**Task item:** Of the lines below, copy those that hold the word "START".
____
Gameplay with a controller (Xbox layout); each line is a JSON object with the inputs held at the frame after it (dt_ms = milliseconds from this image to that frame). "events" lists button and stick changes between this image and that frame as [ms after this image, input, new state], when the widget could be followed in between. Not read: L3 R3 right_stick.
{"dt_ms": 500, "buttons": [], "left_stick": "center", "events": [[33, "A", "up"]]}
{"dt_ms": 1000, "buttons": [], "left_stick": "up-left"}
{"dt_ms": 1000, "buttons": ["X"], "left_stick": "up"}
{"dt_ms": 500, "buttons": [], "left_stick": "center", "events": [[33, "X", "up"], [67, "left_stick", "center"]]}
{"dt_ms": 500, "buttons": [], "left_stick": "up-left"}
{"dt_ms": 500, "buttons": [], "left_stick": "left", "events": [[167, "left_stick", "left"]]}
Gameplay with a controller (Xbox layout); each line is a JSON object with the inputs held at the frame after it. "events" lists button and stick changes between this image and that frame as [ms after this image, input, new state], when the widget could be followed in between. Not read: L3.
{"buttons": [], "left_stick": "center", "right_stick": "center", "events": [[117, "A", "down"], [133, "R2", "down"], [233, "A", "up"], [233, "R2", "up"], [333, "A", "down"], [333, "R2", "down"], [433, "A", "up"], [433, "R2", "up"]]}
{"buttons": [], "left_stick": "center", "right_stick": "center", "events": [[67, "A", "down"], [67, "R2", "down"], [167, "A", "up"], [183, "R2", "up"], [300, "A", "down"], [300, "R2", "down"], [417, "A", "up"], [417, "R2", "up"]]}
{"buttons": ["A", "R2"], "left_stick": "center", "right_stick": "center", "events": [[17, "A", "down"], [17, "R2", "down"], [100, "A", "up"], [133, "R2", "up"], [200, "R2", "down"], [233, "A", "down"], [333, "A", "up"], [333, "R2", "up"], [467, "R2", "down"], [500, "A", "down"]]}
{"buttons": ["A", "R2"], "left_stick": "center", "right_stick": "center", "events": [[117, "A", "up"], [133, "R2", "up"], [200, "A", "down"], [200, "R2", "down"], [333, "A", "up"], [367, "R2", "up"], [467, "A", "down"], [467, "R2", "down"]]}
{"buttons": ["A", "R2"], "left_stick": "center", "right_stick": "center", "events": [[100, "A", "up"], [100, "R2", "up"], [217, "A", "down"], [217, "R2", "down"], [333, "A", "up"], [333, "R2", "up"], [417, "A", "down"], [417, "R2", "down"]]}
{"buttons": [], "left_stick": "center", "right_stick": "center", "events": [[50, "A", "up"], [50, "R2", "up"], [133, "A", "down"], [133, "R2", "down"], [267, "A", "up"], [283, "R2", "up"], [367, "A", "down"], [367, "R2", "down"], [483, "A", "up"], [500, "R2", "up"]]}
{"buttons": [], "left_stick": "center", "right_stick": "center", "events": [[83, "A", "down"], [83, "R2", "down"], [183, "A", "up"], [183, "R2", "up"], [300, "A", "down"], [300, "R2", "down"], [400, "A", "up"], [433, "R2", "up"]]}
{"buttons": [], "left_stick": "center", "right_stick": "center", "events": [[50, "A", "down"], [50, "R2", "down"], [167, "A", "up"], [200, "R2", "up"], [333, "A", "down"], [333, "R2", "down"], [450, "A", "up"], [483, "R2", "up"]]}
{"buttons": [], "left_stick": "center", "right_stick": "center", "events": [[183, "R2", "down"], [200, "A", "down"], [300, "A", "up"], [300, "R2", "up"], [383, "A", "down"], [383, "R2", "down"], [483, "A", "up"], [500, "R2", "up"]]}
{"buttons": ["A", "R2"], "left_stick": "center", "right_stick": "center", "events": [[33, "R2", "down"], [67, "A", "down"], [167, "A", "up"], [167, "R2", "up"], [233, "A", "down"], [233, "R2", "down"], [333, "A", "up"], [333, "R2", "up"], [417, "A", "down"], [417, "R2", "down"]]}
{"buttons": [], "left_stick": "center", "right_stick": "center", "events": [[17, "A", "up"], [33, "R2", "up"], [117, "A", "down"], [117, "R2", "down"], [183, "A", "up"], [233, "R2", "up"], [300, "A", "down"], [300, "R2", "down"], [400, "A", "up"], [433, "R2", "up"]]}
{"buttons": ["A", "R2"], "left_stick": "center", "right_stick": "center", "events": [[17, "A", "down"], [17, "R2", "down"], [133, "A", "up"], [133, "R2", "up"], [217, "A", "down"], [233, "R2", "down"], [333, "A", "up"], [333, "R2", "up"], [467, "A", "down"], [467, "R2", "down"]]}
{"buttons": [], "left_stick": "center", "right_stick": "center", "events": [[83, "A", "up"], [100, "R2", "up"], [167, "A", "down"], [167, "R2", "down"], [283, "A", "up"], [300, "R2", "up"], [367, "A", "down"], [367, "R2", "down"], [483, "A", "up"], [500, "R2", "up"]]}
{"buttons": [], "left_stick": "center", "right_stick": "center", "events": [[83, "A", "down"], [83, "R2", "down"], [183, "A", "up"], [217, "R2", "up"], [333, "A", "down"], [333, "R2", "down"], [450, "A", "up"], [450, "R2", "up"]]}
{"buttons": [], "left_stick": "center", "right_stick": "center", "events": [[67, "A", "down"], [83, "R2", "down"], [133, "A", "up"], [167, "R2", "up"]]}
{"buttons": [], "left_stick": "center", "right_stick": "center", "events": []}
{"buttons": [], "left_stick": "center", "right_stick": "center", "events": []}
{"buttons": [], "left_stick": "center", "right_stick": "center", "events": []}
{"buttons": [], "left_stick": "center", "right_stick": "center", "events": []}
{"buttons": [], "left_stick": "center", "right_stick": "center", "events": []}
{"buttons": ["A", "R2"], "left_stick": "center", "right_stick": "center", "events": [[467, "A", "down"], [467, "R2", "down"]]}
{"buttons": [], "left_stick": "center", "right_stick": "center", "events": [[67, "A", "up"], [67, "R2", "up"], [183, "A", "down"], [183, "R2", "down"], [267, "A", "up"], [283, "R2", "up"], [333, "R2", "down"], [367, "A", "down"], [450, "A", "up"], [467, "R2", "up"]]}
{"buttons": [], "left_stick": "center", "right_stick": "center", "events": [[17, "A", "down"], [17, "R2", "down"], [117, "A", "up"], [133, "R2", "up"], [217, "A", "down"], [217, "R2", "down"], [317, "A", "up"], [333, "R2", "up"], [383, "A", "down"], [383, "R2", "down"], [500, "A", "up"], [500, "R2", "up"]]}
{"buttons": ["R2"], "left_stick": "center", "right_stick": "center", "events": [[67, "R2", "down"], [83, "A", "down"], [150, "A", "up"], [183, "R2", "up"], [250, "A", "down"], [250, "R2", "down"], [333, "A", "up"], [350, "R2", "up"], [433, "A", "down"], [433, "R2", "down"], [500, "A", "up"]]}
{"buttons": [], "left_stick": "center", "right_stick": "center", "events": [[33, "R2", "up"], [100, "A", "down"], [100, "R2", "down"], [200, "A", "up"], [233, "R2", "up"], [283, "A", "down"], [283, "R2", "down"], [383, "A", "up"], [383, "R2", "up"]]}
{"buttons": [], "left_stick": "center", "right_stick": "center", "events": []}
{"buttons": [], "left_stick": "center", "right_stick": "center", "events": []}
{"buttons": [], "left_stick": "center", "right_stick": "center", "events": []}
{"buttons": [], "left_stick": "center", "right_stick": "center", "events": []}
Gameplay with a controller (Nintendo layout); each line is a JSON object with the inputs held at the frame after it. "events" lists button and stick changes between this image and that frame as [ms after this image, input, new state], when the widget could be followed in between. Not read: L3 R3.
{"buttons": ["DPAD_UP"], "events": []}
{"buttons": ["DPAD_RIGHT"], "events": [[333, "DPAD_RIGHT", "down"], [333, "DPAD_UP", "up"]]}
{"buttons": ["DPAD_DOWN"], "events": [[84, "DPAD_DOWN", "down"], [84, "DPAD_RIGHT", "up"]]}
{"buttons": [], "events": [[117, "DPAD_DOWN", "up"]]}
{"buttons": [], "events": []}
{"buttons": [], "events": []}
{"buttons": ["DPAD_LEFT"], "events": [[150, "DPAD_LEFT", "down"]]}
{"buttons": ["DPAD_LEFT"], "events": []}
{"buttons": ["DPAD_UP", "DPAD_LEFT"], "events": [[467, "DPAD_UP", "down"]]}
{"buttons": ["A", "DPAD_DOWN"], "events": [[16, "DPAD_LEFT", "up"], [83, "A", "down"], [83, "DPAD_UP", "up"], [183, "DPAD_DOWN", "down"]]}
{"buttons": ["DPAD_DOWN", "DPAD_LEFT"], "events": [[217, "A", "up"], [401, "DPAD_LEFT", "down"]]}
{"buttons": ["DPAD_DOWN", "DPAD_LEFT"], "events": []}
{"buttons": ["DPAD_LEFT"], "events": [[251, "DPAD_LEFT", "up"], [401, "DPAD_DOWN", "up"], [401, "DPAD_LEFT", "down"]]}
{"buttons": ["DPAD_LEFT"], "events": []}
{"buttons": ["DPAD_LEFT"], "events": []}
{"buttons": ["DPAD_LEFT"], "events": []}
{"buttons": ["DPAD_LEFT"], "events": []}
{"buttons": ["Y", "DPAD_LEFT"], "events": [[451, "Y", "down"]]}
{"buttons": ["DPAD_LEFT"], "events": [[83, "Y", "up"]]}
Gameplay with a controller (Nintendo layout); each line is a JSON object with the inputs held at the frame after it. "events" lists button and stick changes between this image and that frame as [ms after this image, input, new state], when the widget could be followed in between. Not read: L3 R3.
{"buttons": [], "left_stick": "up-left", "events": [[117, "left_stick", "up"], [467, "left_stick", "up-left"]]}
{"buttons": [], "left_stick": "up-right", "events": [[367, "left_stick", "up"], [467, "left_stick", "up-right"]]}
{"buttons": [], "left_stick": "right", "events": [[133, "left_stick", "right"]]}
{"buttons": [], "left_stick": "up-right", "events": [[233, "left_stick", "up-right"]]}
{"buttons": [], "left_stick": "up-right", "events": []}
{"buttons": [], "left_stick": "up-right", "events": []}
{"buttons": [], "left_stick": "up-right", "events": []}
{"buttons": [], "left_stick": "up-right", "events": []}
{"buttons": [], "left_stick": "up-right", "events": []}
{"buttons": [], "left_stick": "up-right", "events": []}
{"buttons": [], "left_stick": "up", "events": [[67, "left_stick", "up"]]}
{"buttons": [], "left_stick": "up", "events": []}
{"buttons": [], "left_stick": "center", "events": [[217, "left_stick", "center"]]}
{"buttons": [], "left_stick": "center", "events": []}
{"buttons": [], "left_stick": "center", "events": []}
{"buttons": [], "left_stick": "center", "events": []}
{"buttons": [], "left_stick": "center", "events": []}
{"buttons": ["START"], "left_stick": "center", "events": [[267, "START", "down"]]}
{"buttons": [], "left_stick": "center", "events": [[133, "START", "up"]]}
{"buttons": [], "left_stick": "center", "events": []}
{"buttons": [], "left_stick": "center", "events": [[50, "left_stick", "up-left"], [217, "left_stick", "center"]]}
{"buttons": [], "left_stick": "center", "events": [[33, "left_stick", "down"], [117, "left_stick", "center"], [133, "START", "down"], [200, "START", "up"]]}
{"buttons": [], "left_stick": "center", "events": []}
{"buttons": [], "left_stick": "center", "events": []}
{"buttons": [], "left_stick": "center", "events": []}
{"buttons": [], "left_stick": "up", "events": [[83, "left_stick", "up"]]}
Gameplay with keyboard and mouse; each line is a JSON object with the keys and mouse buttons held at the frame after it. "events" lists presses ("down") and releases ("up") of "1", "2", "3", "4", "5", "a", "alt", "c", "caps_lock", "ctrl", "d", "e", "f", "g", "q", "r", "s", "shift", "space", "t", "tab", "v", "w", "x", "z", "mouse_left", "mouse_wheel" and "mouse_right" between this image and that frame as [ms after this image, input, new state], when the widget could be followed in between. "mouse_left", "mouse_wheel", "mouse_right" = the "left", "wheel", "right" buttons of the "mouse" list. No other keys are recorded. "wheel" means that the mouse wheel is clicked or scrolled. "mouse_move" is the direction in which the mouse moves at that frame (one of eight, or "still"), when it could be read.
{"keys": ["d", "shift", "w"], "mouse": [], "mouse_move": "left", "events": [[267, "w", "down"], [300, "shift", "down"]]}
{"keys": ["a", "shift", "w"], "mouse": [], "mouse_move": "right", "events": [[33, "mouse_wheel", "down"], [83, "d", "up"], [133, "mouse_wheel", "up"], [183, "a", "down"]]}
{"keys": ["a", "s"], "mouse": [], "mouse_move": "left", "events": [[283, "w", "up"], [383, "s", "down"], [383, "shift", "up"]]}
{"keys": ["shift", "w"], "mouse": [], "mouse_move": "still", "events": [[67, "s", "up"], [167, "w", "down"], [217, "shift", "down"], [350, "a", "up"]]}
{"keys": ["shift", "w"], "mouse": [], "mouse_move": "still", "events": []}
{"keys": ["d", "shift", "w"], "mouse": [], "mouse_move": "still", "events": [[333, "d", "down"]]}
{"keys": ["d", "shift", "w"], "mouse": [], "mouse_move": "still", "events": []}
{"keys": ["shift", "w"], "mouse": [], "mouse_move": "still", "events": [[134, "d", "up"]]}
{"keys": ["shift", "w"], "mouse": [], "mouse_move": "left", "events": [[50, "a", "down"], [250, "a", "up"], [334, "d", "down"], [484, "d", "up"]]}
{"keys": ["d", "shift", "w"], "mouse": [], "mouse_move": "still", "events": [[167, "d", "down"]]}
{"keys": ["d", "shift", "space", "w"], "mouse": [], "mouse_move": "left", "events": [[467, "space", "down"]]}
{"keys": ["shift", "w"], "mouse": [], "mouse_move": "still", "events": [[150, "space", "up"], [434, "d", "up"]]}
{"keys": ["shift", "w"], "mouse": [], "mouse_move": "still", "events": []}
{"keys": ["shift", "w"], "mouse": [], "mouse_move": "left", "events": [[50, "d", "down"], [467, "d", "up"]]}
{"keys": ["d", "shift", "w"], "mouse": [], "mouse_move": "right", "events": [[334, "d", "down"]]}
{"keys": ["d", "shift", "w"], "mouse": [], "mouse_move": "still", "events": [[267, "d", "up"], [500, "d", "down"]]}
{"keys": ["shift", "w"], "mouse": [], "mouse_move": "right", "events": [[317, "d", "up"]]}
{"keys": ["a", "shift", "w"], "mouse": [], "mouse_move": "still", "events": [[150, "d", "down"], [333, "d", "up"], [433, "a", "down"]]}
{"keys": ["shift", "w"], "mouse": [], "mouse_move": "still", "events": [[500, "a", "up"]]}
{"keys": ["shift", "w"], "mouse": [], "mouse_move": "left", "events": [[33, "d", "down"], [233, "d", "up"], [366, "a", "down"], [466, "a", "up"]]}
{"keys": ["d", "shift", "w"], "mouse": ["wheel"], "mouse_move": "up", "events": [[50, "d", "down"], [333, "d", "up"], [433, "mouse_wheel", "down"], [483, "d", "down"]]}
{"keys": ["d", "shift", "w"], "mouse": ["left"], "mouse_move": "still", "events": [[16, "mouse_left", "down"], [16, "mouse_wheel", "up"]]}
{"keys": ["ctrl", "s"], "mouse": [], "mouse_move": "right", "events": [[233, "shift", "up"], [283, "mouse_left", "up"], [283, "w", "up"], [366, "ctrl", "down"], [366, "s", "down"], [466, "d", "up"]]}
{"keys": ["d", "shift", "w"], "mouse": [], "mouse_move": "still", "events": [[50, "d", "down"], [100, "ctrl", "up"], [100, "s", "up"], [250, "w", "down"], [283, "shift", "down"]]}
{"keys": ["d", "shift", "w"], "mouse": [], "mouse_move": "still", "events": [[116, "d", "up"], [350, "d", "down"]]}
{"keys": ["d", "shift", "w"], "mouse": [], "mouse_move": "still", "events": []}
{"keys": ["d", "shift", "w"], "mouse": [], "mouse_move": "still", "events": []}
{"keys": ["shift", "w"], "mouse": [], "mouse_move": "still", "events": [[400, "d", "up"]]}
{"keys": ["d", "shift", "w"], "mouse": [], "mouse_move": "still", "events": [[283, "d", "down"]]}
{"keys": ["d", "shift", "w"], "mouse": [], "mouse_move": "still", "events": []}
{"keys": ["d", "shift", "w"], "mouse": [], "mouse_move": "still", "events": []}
____
**Solution:**
{"buttons": ["START"], "left_stick": "center", "events": [[267, "START", "down"]]}
{"buttons": [], "left_stick": "center", "events": [[133, "START", "up"]]}
{"buttons": [], "left_stick": "center", "events": [[33, "left_stick", "down"], [117, "left_stick", "center"], [133, "START", "down"], [200, "START", "up"]]}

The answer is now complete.